5. The system of claim 4, wherein the first deformable feature extractor and the second deformable feature extractor each independently learn w_k、Δp_kAnd Δ m_k(ii) a Or the first and second deformable feature extractors learn w independently_kShared learning Δ p_kAnd Δ m_k。

6. The system of claim 3, wherein the candidate box extraction network comprises:

a first candidate frame extraction network, connected to the first deformable feature extractor, for extracting the visible light image candidate frame in which an object exists in the visible light image feature map;

and the second candidate frame extraction network is connected with the second deformable feature extractor and is used for extracting the infrared thermal image candidate frames of the objects in the infrared thermal image feature map.
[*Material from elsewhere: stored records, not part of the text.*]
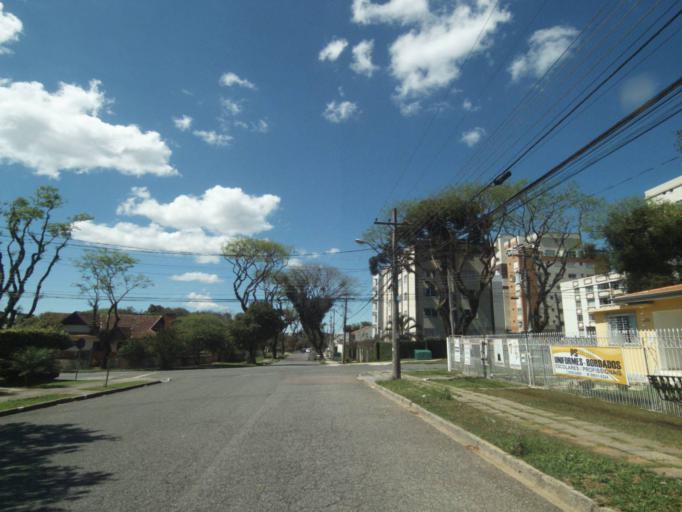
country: BR
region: Parana
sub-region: Curitiba
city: Curitiba
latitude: -25.3955
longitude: -49.2488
7. The system of claim 1, wherein the candidate frame complementation module is specifically configured to add a portion of the visible-light image candidate frame that is not covered by the infrared thermal image candidate frame to the infrared thermal image candidate frame, add a portion of the infrared thermal image candidate frame that is not covered by the visible-light image candidate frame to the visible-light image candidate frame, extract region features with different sizes at corresponding positions on the initial feature map according to the selected candidate frame, and unify the region features to the same size through a region pooling layer to obtain the visible-light image region feature map and the infrared thermal image region feature map with the same size.

8. The system of claim 1,

the cross-modal attention fusion module is specifically configured to perform dimension reduction on the infrared thermal image region feature map and the visible light image region feature map through independent convolution, calculate two similarity relations between the infrared thermal image region feature map and each region feature in the visible light image region feature map, obtain a relation matrix, normalize the similarity by a weight, perform convolution on the features in the visible light image region feature map, multiply the convolved features with the matrix of the relation matrix, output bimodal complementary enhanced region features, and obtain the thermal image features enhanced by the color image features.

9. The system of claim 1,

the cross-modal attention fusion module is used for adding or merging the thermal image characteristics enhanced by the color image characteristics and the infrared thermal image area characteristic map;

the classification and regression module is further configured to perform convolution calculation on the thermal image features enhanced by the color image features, the feature map obtained by adding or merging the infrared thermal image region feature map and the visible light image region feature map to obtain a target detection result, where the target detection result includes: the category of each region and the candidate box offset.